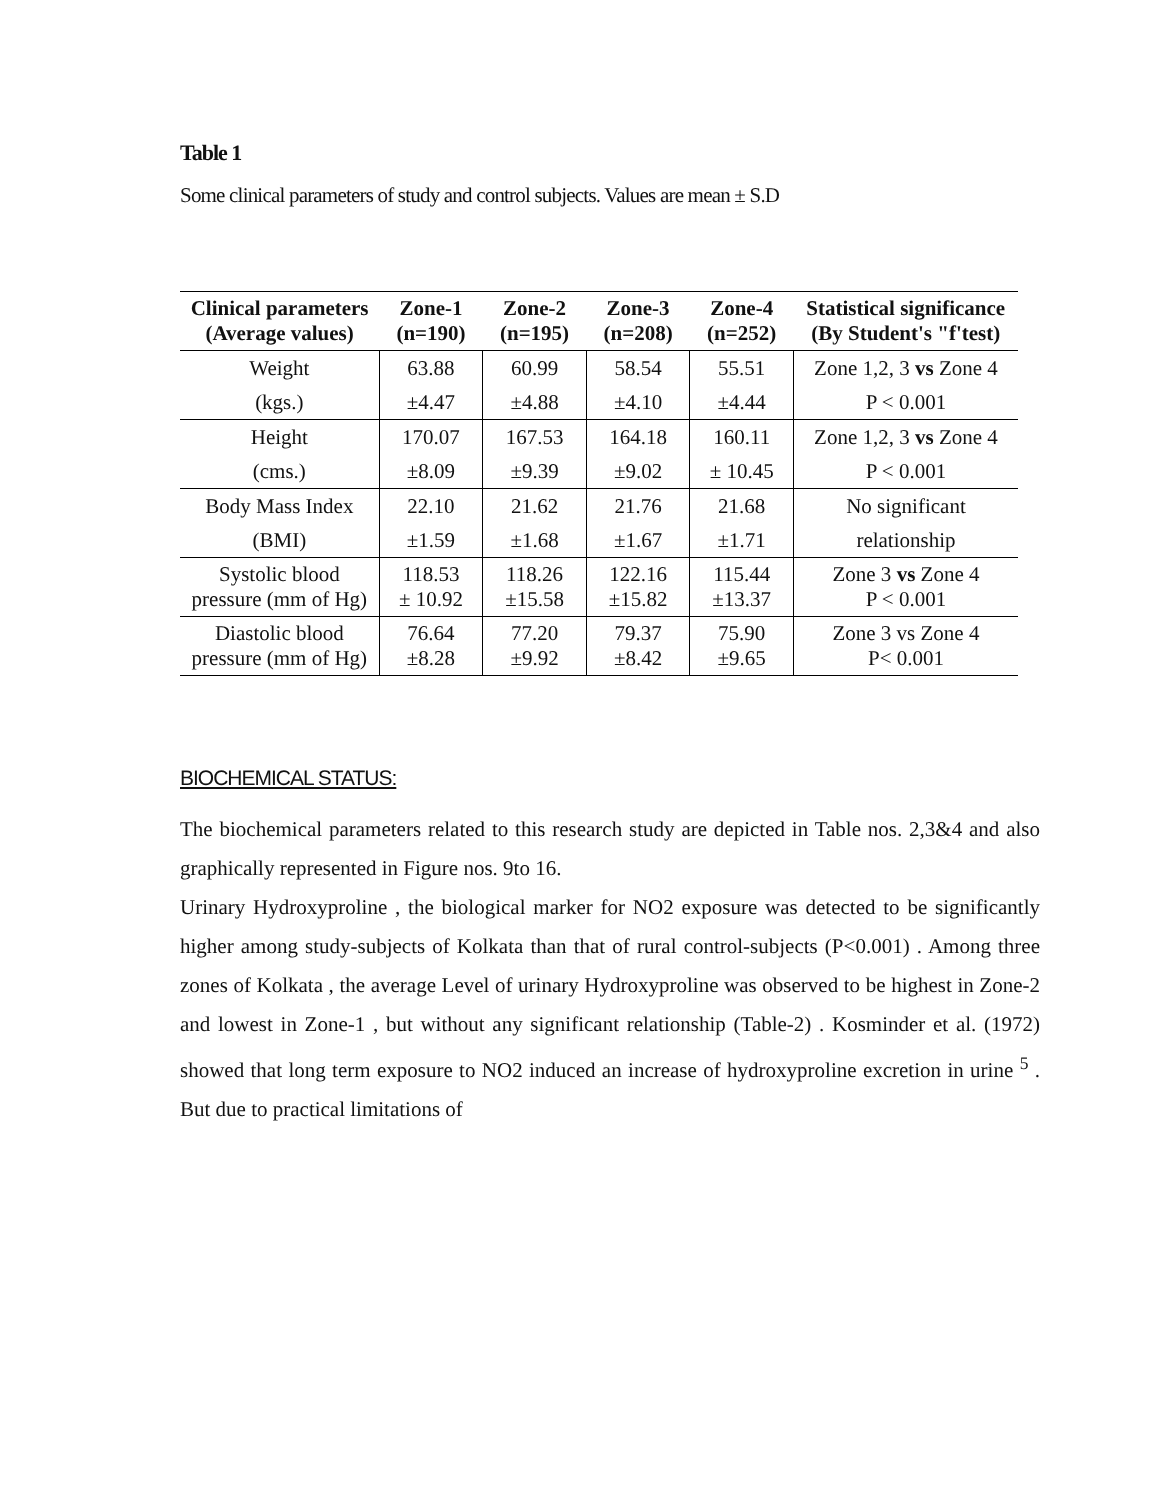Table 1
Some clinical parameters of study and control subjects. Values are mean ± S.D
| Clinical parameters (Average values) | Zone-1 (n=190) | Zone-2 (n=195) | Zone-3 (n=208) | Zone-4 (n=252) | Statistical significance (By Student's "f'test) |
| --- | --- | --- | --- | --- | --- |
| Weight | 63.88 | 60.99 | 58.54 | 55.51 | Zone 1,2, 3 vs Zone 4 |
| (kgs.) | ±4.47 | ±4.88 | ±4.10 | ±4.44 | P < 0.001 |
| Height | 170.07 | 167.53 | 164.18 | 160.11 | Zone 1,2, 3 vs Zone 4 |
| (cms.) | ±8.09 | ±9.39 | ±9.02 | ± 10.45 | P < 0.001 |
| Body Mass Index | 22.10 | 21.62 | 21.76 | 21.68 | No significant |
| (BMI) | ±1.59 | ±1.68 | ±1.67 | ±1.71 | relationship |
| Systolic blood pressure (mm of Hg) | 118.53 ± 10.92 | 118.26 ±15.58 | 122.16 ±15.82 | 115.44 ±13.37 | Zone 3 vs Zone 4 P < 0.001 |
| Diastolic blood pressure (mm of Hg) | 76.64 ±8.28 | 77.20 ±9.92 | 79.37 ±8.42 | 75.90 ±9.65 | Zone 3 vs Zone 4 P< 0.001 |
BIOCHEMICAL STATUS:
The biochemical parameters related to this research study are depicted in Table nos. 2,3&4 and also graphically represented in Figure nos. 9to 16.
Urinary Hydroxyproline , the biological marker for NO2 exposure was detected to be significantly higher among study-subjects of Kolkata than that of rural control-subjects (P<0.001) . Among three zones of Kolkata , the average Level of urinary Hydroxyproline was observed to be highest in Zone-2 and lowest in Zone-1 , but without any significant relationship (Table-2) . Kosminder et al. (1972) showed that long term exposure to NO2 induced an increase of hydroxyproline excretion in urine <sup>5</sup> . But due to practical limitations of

__________

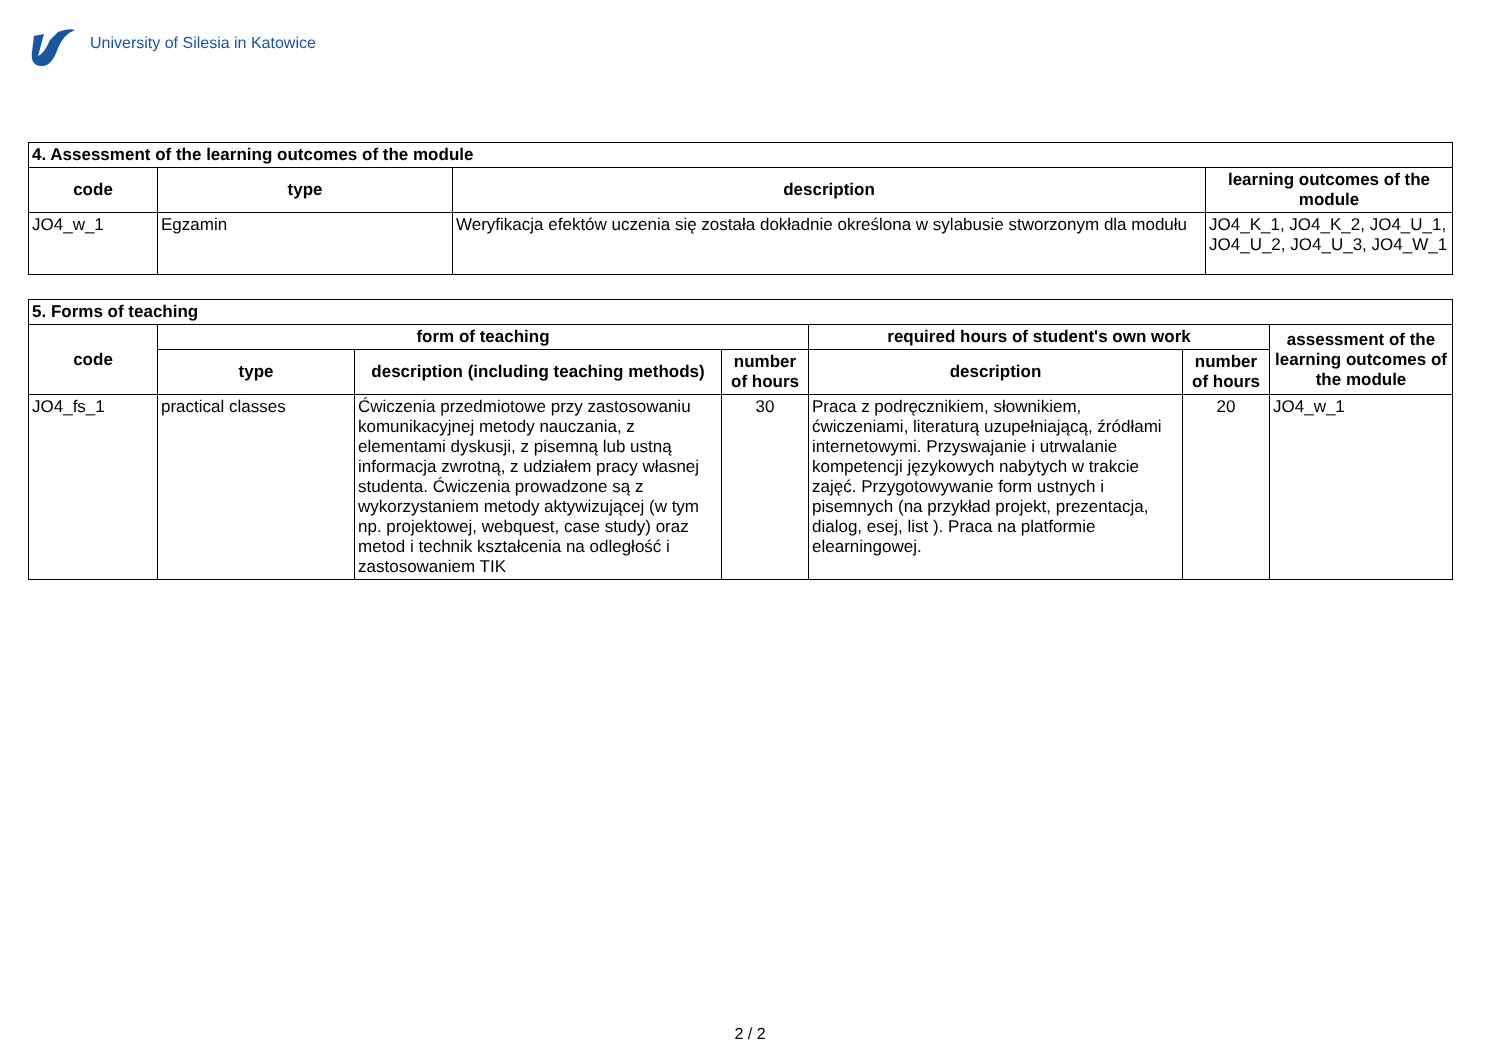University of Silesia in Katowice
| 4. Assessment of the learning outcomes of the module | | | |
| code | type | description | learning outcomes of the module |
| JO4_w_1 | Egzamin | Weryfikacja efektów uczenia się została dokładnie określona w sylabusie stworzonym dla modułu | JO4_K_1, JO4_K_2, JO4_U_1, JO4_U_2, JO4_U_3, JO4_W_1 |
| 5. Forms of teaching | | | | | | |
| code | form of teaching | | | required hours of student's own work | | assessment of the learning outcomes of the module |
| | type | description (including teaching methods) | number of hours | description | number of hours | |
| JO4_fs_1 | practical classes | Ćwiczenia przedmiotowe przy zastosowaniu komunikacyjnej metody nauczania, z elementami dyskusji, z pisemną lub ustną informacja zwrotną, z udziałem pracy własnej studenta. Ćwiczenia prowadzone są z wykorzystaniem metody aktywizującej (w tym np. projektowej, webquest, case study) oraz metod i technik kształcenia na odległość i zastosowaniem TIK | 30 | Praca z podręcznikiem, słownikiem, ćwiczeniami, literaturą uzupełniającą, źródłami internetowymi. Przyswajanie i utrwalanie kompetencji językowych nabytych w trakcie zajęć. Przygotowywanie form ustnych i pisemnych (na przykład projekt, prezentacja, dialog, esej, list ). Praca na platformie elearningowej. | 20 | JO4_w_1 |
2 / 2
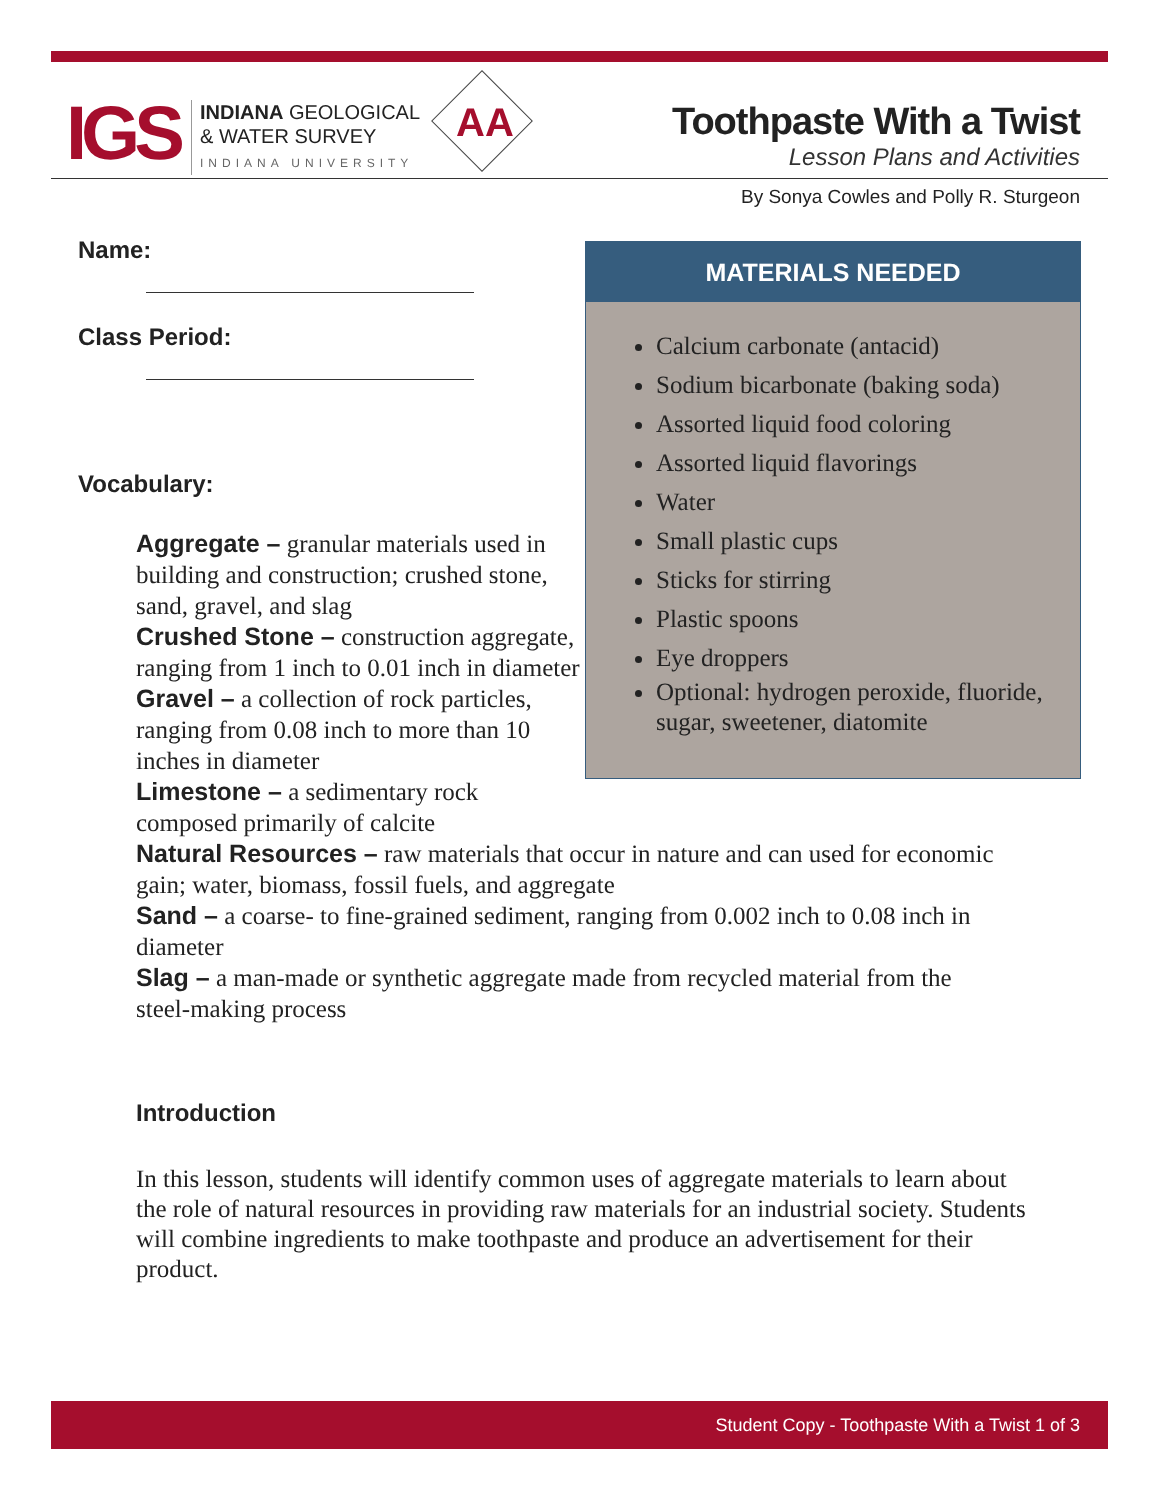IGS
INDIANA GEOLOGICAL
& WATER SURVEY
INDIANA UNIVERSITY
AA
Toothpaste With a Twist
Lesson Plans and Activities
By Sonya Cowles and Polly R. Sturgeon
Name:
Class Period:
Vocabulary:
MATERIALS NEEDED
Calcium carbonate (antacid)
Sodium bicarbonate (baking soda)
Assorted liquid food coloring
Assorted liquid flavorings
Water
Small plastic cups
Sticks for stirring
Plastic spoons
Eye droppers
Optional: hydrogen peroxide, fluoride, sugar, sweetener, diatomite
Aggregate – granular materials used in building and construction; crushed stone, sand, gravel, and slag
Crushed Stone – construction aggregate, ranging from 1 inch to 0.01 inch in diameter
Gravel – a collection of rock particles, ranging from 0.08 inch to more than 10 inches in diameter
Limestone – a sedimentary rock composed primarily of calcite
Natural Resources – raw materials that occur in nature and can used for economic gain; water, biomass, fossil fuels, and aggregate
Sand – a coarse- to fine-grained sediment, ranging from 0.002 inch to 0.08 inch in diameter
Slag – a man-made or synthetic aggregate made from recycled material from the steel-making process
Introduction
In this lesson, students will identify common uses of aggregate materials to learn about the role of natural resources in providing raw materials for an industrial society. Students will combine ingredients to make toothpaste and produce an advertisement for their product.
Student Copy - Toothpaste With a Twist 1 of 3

__________

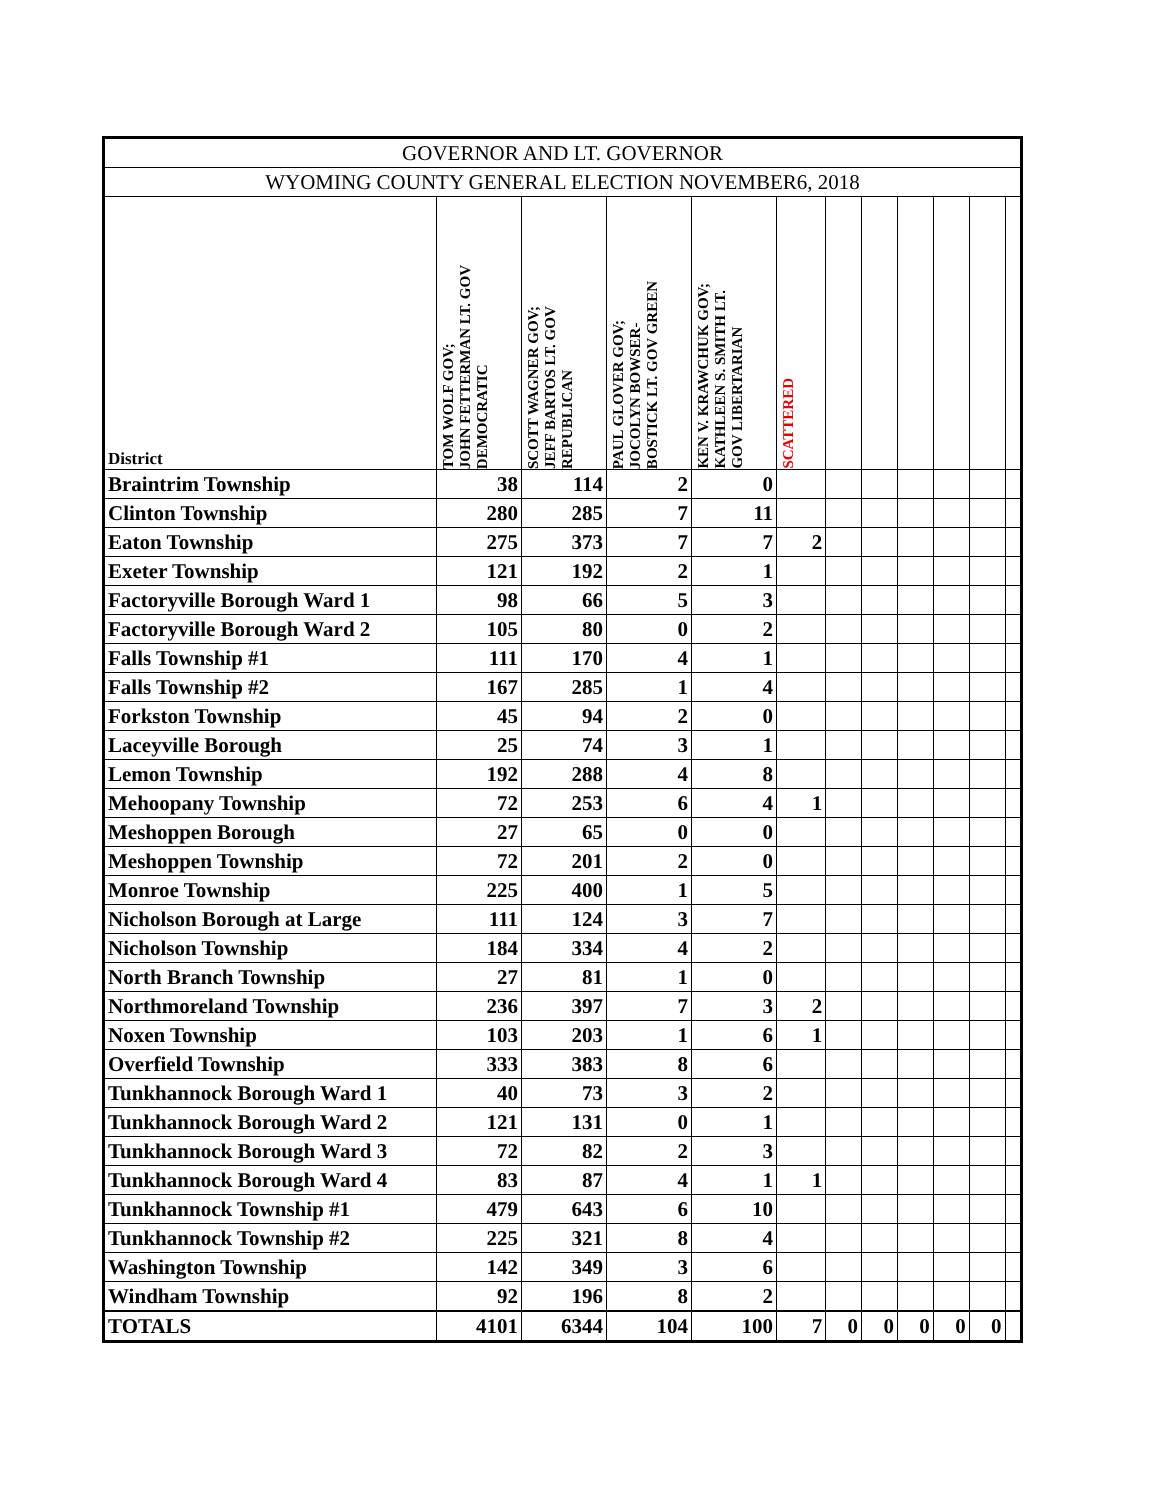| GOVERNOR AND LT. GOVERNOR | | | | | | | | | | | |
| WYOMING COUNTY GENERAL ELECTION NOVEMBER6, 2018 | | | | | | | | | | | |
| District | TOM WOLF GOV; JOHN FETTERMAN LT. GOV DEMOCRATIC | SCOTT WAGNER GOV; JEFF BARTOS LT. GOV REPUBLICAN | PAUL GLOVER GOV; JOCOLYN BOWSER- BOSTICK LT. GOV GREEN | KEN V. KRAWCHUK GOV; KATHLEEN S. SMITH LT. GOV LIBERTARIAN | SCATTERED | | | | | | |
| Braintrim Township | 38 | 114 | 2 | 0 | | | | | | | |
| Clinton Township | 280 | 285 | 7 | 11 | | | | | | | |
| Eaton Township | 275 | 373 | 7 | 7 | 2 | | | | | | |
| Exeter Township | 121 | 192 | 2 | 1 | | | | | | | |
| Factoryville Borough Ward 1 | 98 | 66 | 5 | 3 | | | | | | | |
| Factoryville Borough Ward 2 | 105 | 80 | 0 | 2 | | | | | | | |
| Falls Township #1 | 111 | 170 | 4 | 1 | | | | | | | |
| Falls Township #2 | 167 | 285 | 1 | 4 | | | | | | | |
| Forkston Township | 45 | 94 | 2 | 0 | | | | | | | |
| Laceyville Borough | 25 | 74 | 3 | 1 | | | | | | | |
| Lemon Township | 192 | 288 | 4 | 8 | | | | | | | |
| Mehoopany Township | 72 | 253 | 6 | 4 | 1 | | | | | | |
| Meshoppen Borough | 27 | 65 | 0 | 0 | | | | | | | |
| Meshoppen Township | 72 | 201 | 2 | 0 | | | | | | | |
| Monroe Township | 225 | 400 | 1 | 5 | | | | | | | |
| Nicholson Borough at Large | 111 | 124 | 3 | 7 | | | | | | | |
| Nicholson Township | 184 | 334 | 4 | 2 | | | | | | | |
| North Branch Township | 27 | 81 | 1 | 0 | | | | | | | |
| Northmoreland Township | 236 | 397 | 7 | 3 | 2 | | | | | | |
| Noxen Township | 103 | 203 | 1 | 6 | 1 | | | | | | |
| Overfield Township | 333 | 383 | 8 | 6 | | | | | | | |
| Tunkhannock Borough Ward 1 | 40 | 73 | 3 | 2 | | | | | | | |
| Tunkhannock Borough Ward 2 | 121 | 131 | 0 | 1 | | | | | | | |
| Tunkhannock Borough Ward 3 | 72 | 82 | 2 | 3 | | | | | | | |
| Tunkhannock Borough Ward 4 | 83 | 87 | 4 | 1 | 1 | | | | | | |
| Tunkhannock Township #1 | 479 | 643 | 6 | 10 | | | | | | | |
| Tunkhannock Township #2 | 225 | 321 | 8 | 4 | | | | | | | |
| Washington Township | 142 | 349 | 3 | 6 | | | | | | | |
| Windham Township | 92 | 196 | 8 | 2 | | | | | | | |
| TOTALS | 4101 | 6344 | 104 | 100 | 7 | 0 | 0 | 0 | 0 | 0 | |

__________

_Task prompt_.
Reply with the number of lines in the entries that hold the word "construction", and add no other words.

_Response to the task_.
2